**SUPPLIED INFORMATION**
>>

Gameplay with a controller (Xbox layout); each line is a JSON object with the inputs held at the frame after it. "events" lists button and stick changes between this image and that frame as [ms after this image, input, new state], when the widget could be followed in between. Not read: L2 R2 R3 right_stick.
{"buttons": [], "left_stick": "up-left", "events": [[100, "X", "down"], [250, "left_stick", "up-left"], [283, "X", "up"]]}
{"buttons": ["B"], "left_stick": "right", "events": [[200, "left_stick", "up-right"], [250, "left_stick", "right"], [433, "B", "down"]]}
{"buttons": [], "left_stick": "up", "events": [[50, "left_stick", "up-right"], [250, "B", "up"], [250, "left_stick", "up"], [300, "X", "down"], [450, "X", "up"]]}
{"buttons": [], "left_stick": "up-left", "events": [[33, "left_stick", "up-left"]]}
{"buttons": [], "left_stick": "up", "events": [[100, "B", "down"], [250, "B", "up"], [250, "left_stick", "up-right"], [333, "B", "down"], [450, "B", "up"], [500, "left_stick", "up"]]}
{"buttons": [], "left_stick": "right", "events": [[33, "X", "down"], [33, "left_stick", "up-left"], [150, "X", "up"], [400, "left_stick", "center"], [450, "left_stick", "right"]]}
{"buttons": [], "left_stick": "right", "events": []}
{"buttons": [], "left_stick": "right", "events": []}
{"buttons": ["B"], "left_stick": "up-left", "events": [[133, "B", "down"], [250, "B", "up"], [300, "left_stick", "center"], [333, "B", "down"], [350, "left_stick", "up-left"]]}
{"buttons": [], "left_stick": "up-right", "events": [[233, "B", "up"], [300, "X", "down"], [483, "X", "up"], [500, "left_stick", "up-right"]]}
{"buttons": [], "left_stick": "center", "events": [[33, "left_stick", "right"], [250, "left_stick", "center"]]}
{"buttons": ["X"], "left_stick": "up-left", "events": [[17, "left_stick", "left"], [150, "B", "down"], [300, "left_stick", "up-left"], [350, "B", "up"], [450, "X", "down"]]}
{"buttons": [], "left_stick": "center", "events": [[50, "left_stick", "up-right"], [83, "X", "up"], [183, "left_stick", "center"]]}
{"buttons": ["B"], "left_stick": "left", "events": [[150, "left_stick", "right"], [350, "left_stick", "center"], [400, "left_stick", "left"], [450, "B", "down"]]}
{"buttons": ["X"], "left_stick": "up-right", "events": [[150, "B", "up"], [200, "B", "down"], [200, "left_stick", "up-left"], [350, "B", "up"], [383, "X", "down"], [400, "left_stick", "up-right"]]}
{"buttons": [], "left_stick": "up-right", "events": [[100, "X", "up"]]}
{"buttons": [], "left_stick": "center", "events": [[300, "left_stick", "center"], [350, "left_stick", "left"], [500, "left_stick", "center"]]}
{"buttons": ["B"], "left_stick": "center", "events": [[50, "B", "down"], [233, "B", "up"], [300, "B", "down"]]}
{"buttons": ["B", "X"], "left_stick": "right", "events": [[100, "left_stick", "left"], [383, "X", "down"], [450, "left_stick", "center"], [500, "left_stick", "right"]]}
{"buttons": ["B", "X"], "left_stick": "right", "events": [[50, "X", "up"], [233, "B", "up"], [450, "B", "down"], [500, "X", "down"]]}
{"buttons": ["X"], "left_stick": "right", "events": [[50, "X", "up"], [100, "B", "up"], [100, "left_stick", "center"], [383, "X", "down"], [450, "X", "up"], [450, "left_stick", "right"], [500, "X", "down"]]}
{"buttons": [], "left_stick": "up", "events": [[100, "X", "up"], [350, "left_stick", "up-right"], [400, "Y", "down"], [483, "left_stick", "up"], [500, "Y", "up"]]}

<<

Every entry above should be duplicated exactly.

**WRITTEN ANSWER**
Gameplay with a controller (Xbox layout); each line is a JSON object with the inputs held at the frame after it. "events" lists button and stick changes between this image and that frame as [ms after this image, input, new state], when the widget could be followed in between. Not read: L2 R2 R3 right_stick.
{"buttons": [], "left_stick": "up-left", "events": [[100, "X", "down"], [250, "left_stick", "up-left"], [283, "X", "up"]]}
{"buttons": ["B"], "left_stick": "right", "events": [[200, "left_stick", "up-right"], [250, "left_stick", "right"], [433, "B", "down"]]}
{"buttons": [], "left_stick": "up", "events": [[50, "left_stick", "up-right"], [250, "B", "up"], [250, "left_stick", "up"], [300, "X", "down"], [450, "X", "up"]]}
{"buttons": [], "left_stick": "up-left", "events": [[33, "left_stick", "up-left"]]}
{"buttons": [], "left_stick": "up", "events": [[100, "B", "down"], [250, "B", "up"], [250, "left_stick", "up-right"], [333, "B", "down"], [450, "B", "up"], [500, "left_stick", "up"]]}
{"buttons": [], "left_stick": "right", "events": [[33, "X", "down"], [33, "left_stick", "up-left"], [150, "X", "up"], [400, "left_stick", "center"], [450, "left_stick", "right"]]}
{"buttons": [], "left_stick": "right", "events": []}
{"buttons": [], "left_stick": "right", "events": []}
{"buttons": ["B"], "left_stick": "up-left", "events": [[133, "B", "down"], [250, "B", "up"], [300, "left_stick", "center"], [333, "B", "down"], [350, "left_stick", "up-left"]]}
{"buttons": [], "left_stick": "up-right", "events": [[233, "B", "up"], [300, "X", "down"], [483, "X", "up"], [500, "left_stick", "up-right"]]}
{"buttons": [], "left_stick": "center", "events": [[33, "left_stick", "right"], [250, "left_stick", "center"]]}
{"buttons": ["X"], "left_stick": "up-left", "events": [[17, "left_stick", "left"], [150, "B", "down"], [300, "left_stick", "up-left"], [350, "B", "up"], [450, "X", "down"]]}
{"buttons": [], "left_stick": "center", "events": [[50, "left_stick", "up-right"], [83, "X", "up"], [183, "left_stick", "center"]]}
{"buttons": ["B"], "left_stick": "left", "events": [[150, "left_stick", "right"], [350, "left_stick", "center"], [400, "left_stick", "left"], [450, "B", "down"]]}
{"buttons": ["X"], "left_stick": "up-right", "events": [[150, "B", "up"], [200, "B", "down"], [200, "left_stick", "up-left"], [350, "B", "up"], [383, "X", "down"], [400, "left_stick", "up-right"]]}
{"buttons": [], "left_stick": "up-right", "events": [[100, "X", "up"]]}
{"buttons": [], "left_stick": "center", "events": [[300, "left_stick", "center"], [350, "left_stick", "left"], [500, "left_stick", "center"]]}
{"buttons": ["B"], "left_stick": "center", "events": [[50, "B", "down"], [233, "B", "up"], [300, "B", "down"]]}
{"buttons": ["B", "X"], "left_stick": "right", "events": [[100, "left_stick", "left"], [383, "X", "down"], [450, "left_stick", "center"], [500, "left_stick", "right"]]}
{"buttons": ["B", "X"], "left_stick": "right", "events": [[50, "X", "up"], [233, "B", "up"], [450, "B", "down"], [500, "X", "down"]]}
{"buttons": ["X"], "left_stick": "right", "events": [[50, "X", "up"], [100, "B", "up"], [100, "left_stick", "center"], [383, "X", "down"], [450, "X", "up"], [450, "left_stick", "right"], [500, "X", "down"]]}
{"buttons": [], "left_stick": "up", "events": [[100, "X", "up"], [350, "left_stick", "up-right"], [400, "Y", "down"], [483, "left_stick", "up"], [500, "Y", "up"]]}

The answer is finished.